(Stored data)

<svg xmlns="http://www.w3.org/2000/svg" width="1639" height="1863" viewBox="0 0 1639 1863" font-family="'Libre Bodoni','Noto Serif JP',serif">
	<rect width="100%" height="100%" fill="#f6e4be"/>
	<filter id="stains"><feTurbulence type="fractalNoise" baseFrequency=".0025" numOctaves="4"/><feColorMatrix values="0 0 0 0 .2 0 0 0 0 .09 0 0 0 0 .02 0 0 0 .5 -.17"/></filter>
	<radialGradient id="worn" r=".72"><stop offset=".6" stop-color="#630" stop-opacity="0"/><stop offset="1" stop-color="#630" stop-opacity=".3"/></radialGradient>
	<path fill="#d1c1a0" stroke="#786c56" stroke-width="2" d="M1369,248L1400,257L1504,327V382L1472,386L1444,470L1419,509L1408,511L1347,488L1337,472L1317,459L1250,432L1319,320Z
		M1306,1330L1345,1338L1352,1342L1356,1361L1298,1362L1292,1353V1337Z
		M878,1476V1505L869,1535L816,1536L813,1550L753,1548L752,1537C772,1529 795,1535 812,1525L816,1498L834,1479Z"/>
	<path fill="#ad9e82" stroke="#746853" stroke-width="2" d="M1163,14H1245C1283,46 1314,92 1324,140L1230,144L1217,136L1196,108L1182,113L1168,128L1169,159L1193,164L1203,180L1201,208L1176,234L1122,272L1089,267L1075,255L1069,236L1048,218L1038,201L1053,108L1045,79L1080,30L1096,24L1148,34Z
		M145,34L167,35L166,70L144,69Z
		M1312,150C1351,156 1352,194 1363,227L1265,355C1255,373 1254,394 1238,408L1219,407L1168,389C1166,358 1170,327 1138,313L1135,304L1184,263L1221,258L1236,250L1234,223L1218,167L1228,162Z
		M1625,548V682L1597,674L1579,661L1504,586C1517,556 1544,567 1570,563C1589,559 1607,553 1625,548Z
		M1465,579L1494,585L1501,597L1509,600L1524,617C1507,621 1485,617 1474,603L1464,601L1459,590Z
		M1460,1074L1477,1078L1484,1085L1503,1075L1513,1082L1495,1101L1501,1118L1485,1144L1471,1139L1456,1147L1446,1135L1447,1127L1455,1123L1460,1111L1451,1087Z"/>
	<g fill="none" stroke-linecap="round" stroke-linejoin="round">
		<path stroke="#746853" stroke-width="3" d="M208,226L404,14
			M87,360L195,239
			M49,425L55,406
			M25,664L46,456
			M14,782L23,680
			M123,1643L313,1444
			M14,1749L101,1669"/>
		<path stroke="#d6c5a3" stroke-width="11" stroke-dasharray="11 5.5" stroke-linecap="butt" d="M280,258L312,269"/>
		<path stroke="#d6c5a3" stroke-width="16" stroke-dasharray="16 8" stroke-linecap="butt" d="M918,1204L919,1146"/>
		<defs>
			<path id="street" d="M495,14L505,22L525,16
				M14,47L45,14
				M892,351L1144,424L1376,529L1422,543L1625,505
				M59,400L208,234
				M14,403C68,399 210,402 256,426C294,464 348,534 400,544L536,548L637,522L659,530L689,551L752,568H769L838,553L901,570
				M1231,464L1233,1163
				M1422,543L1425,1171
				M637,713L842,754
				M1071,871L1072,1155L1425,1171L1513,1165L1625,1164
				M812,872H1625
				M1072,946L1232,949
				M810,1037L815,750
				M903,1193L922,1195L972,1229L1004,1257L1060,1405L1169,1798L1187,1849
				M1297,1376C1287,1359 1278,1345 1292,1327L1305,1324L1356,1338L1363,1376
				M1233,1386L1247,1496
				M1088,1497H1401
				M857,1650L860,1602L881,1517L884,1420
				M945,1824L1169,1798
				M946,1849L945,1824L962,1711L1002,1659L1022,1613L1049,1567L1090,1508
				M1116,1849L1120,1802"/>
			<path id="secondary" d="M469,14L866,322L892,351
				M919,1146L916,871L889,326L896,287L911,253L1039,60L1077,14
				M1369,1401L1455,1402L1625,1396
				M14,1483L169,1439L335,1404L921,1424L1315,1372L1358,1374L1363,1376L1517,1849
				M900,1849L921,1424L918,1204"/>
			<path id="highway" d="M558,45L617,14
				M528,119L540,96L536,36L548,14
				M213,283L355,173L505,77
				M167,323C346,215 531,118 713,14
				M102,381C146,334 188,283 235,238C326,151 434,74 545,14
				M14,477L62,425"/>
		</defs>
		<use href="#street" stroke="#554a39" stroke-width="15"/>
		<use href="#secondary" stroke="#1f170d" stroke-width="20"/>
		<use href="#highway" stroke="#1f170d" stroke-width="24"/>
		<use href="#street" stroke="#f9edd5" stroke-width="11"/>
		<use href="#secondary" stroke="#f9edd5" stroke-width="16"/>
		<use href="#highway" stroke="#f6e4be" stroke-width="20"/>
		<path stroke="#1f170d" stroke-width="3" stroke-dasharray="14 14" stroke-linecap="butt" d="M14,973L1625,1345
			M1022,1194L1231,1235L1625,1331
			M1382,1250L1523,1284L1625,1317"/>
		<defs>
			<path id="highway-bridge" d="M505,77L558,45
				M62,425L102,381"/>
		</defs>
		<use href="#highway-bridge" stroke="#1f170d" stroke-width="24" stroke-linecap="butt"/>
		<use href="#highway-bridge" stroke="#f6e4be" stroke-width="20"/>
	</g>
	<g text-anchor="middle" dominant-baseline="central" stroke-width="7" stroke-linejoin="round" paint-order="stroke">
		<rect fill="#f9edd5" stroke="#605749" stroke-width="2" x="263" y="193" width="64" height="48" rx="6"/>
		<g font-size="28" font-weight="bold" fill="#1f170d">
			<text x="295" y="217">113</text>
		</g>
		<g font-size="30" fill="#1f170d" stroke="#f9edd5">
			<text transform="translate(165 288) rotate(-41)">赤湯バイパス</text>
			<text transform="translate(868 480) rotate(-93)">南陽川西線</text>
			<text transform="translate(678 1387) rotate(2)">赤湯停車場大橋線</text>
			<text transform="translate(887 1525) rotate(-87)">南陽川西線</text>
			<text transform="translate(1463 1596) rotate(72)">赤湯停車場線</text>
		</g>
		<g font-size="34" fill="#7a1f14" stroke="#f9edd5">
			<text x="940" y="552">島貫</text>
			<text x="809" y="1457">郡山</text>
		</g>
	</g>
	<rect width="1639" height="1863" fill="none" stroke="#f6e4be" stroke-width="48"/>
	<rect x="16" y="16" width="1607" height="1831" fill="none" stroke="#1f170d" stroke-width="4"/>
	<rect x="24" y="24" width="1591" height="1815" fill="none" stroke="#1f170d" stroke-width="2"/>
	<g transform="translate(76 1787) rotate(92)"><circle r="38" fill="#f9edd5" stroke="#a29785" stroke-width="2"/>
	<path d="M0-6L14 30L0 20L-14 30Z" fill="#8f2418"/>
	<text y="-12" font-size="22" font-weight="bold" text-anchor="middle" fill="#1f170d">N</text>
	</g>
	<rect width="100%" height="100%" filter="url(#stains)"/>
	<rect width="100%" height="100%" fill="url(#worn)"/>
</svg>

## Problem requirements
Could you print all of the data above once more, unaltered?

## Result of the exercise
<svg xmlns="http://www.w3.org/2000/svg" width="1639" height="1863" viewBox="0 0 1639 1863" font-family="'Libre Bodoni','Noto Serif JP',serif">
	<rect width="100%" height="100%" fill="#f6e4be"/>
	<filter id="stains"><feTurbulence type="fractalNoise" baseFrequency=".0025" numOctaves="4"/><feColorMatrix values="0 0 0 0 .2 0 0 0 0 .09 0 0 0 0 .02 0 0 0 .5 -.17"/></filter>
	<radialGradient id="worn" r=".72"><stop offset=".6" stop-color="#630" stop-opacity="0"/><stop offset="1" stop-color="#630" stop-opacity=".3"/></radialGradient>
	<path fill="#d1c1a0" stroke="#786c56" stroke-width="2" d="M1369,248L1400,257L1504,327V382L1472,386L1444,470L1419,509L1408,511L1347,488L1337,472L1317,459L1250,432L1319,320Z
		M1306,1330L1345,1338L1352,1342L1356,1361L1298,1362L1292,1353V1337Z
		M878,1476V1505L869,1535L816,1536L813,1550L753,1548L752,1537C772,1529 795,1535 812,1525L816,1498L834,1479Z"/>
	<path fill="#ad9e82" stroke="#746853" stroke-width="2" d="M1163,14H1245C1283,46 1314,92 1324,140L1230,144L1217,136L1196,108L1182,113L1168,128L1169,159L1193,164L1203,180L1201,208L1176,234L1122,272L1089,267L1075,255L1069,236L1048,218L1038,201L1053,108L1045,79L1080,30L1096,24L1148,34Z
		M145,34L167,35L166,70L144,69Z
		M1312,150C1351,156 1352,194 1363,227L1265,355C1255,373 1254,394 1238,408L1219,407L1168,389C1166,358 1170,327 1138,313L1135,304L1184,263L1221,258L1236,250L1234,223L1218,167L1228,162Z
		M1625,548V682L1597,674L1579,661L1504,586C1517,556 1544,567 1570,563C1589,559 1607,553 1625,548Z
		M1465,579L1494,585L1501,597L1509,600L1524,617C1507,621 1485,617 1474,603L1464,601L1459,590Z
		M1460,1074L1477,1078L1484,1085L1503,1075L1513,1082L1495,1101L1501,1118L1485,1144L1471,1139L1456,1147L1446,1135L1447,1127L1455,1123L1460,1111L1451,1087Z"/>
	<g fill="none" stroke-linecap="round" stroke-linejoin="round">
		<path stroke="#746853" stroke-width="3" d="M208,226L404,14
			M87,360L195,239
			M49,425L55,406
			M25,664L46,456
			M14,782L23,680
			M123,1643L313,1444
			M14,1749L101,1669"/>
		<path stroke="#d6c5a3" stroke-width="11" stroke-dasharray="11 5.5" stroke-linecap="butt" d="M280,258L312,269"/>
		<path stroke="#d6c5a3" stroke-width="16" stroke-dasharray="16 8" stroke-linecap="butt" d="M918,1204L919,1146"/>
		<defs>
			<path id="street" d="M495,14L505,22L525,16
				M14,47L45,14
				M892,351L1144,424L1376,529L1422,543L1625,505
				M59,400L208,234
				M14,403C68,399 210,402 256,426C294,464 348,534 400,544L536,548L637,522L659,530L689,551L752,568H769L838,553L901,570
				M1231,464L1233,1163
				M1422,543L1425,1171
				M637,713L842,754
				M1071,871L1072,1155L1425,1171L1513,1165L1625,1164
				M812,872H1625
				M1072,946L1232,949
				M810,1037L815,750
				M903,1193L922,1195L972,1229L1004,1257L1060,1405L1169,1798L1187,1849
				M1297,1376C1287,1359 1278,1345 1292,1327L1305,1324L1356,1338L1363,1376
				M1233,1386L1247,1496
				M1088,1497H1401
				M857,1650L860,1602L881,1517L884,1420
				M945,1824L1169,1798
				M946,1849L945,1824L962,1711L1002,1659L1022,1613L1049,1567L1090,1508
				M1116,1849L1120,1802"/>
			<path id="secondary" d="M469,14L866,322L892,351
				M919,1146L916,871L889,326L896,287L911,253L1039,60L1077,14
				M1369,1401L1455,1402L1625,1396
				M14,1483L169,1439L335,1404L921,1424L1315,1372L1358,1374L1363,1376L1517,1849
				M900,1849L921,1424L918,1204"/>
			<path id="highway" d="M558,45L617,14
				M528,119L540,96L536,36L548,14
				M213,283L355,173L505,77
				M167,323C346,215 531,118 713,14
				M102,381C146,334 188,283 235,238C326,151 434,74 545,14
				M14,477L62,425"/>
		</defs>
		<use href="#street" stroke="#554a39" stroke-width="15"/>
		<use href="#secondary" stroke="#1f170d" stroke-width="20"/>
		<use href="#highway" stroke="#1f170d" stroke-width="24"/>
		<use href="#street" stroke="#f9edd5" stroke-width="11"/>
		<use href="#secondary" stroke="#f9edd5" stroke-width="16"/>
		<use href="#highway" stroke="#f6e4be" stroke-width="20"/>
		<path stroke="#1f170d" stroke-width="3" stroke-dasharray="14 14" stroke-linecap="butt" d="M14,973L1625,1345
			M1022,1194L1231,1235L1625,1331
			M1382,1250L1523,1284L1625,1317"/>
		<defs>
			<path id="highway-bridge" d="M505,77L558,45
				M62,425L102,381"/>
		</defs>
		<use href="#highway-bridge" stroke="#1f170d" stroke-width="24" stroke-linecap="butt"/>
		<use href="#highway-bridge" stroke="#f6e4be" stroke-width="20"/>
	</g>
	<g text-anchor="middle" dominant-baseline="central" stroke-width="7" stroke-linejoin="round" paint-order="stroke">
		<rect fill="#f9edd5" stroke="#605749" stroke-width="2" x="263" y="193" width="64" height="48" rx="6"/>
		<g font-size="28" font-weight="bold" fill="#1f170d">
			<text x="295" y="217">113</text>
		</g>
		<g font-size="30" fill="#1f170d" stroke="#f9edd5">
			<text transform="translate(165 288) rotate(-41)">赤湯バイパス</text>
			<text transform="translate(868 480) rotate(-93)">南陽川西線</text>
			<text transform="translate(678 1387) rotate(2)">赤湯停車場大橋線</text>
			<text transform="translate(887 1525) rotate(-87)">南陽川西線</text>
			<text transform="translate(1463 1596) rotate(72)">赤湯停車場線</text>
		</g>
		<g font-size="34" fill="#7a1f14" stroke="#f9edd5">
			<text x="940" y="552">島貫</text>
			<text x="809" y="1457">郡山</text>
		</g>
	</g>
	<rect width="1639" height="1863" fill="none" stroke="#f6e4be" stroke-width="48"/>
	<rect x="16" y="16" width="1607" height="1831" fill="none" stroke="#1f170d" stroke-width="4"/>
	<rect x="24" y="24" width="1591" height="1815" fill="none" stroke="#1f170d" stroke-width="2"/>
	<g transform="translate(76 1787) rotate(92)"><circle r="38" fill="#f9edd5" stroke="#a29785" stroke-width="2"/>
	<path d="M0-6L14 30L0 20L-14 30Z" fill="#8f2418"/>
	<text y="-12" font-size="22" font-weight="bold" text-anchor="middle" fill="#1f170d">N</text>
	</g>
	<rect width="100%" height="100%" filter="url(#stains)"/>
	<rect width="100%" height="100%" fill="url(#worn)"/>
</svg>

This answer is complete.